Solução nacional passa pela Bahia, diz autor do estudo



Os números da pobreza e da extensão do Bolsa Família na Bahia revelados pelo estudo do Ipea são realmente representativos na opinião do pesquisador do Ipea Pedro Souza, um dos autores do estudo. “A resolução da pobreza extrema no Brasil tem que passar pela Bahia. Se o problema for resolvido no estado, é possível resolver em outros locais”, diz.De acordo com a pesquisa, 76% dos baianos recebem menos de um salário mínimo (10% são extremamente pobres, 17% pobres e 49% vulneráveis). A principal justificativa, segundo Souza, é a extensão do estado. Outro motivo é a desigualdade regional que atinge a região Nordeste. Com relação ao Bolsa Família - que atende a um terço da população - Souza lembra que o programa não resolverá o problema do estado. A própria pesquisa do Ipea diz que o Bolsa Família é um “instrumento de alívio”, mas não é capaz de retirar as pessoas desta situação de extrema pobreza, já que a transferência média é de R$ 100 por família e são necessários R$ 67 por pessoa para deixar este quadro.
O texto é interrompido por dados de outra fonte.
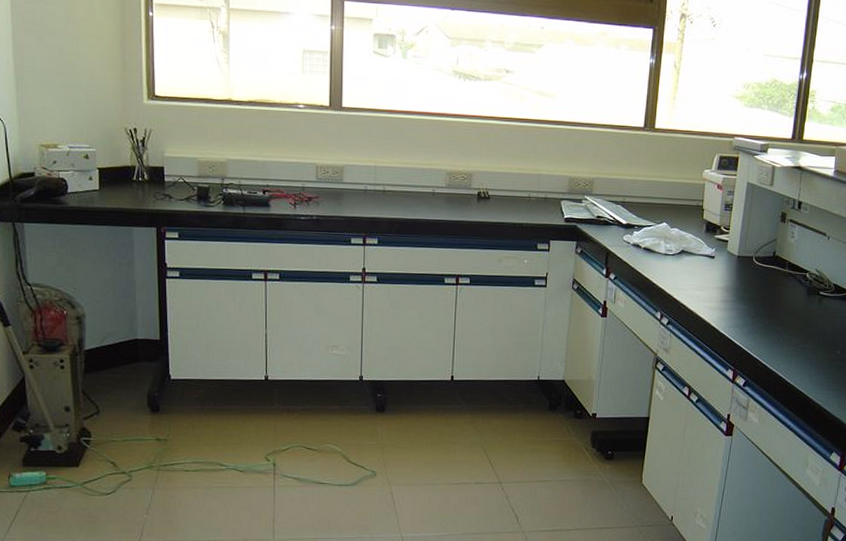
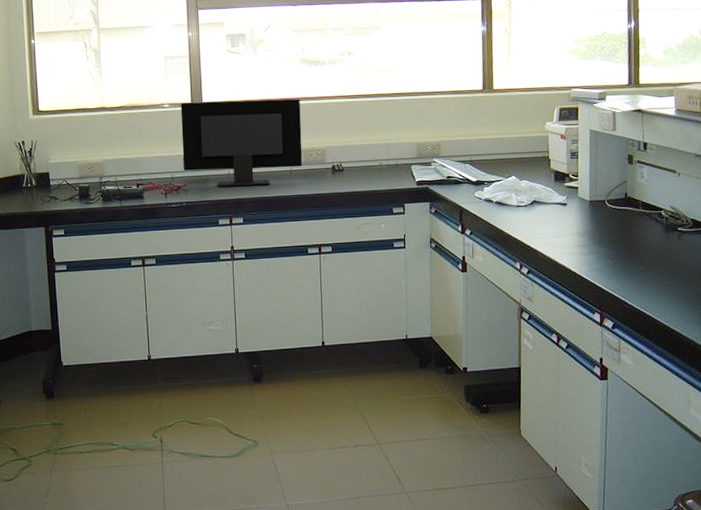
computer monitor: none [316,105,449,206] -> present [180,99,303,187]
Há um segmento da população especialmente atingido pela pobreza: as crianças. Segundo o estudo, 42% dos baianos entre 0 e 14 anos são pobres ou extremamente pobres. Apenas 11% estão entre os ‘não pobres’. “Temos poucas políticas voltadas para as crianças. Mas o Brasil Carinhoso pode melhorar este quadro”, comenta Souza.O novo programa do governo federal vai transferir renda para famílias com crianças de 0 a 6 anos. Em contrapartida, Souza destaca que o estereótipo de que as famílias mais pobres têm muitas crianças está mudando. Se em 2004, as famílias extremamente pobres tinham uma média de 2,4 filhos, em 2009 o número caiu para 1,9 filho. “Domicílios com mais de quatro crianças são cada vez mais raros”, finaliza o pesquisador Pedro Souza.



Zona rural é desafio



Um dos grandes desafios para reduzir a pobreza extrema na Bahia é o campo. Na área urbana, o estado conseguiu reduzir pela metade o número de 1,1 milhão de baianos extremamente pobres entre 2004 e 2009 - em termos percentuais caiu de 12% para 6%.Já no campo, essa queda chegou a nove pontos percentuais, mas ainda está em 17%. “São famílias com condições precárias de acesso ao mercado de trabalho, ou produtores de subsistência (plantam para comer), com pouco acesso à terra, ou ao crédito”, explica o pesquisador do Ipea e um dos autores do estudo, Pedro Souza, fazendo em seguida um comparativo: em São Paulo e no Rio de Janeiro, este percentual não chega a 10% e, no país, cerca de 20% vivem em áreas rurais.Segundo a coordenadora estadual do Bolsa Família na Bahia, Luciana Santos, da Secretaria de Desenvolvimento Social e Combate à Pobreza (Sedes), programas para atender aos agricultores rurais têm sido desenvolvidos pelo governo do estado, como o Viver Melhor, além do programa que implanta cisternas para facilitar o acesso à água. “A meta deste ano é instalar 22 mil cisternas e atender a 600 mil agricultores familiares”, diz Luciana. A coordenadora, porém, não soube estimar quantas cisternas foram instaladas nem quantos agricultores foram atendidos.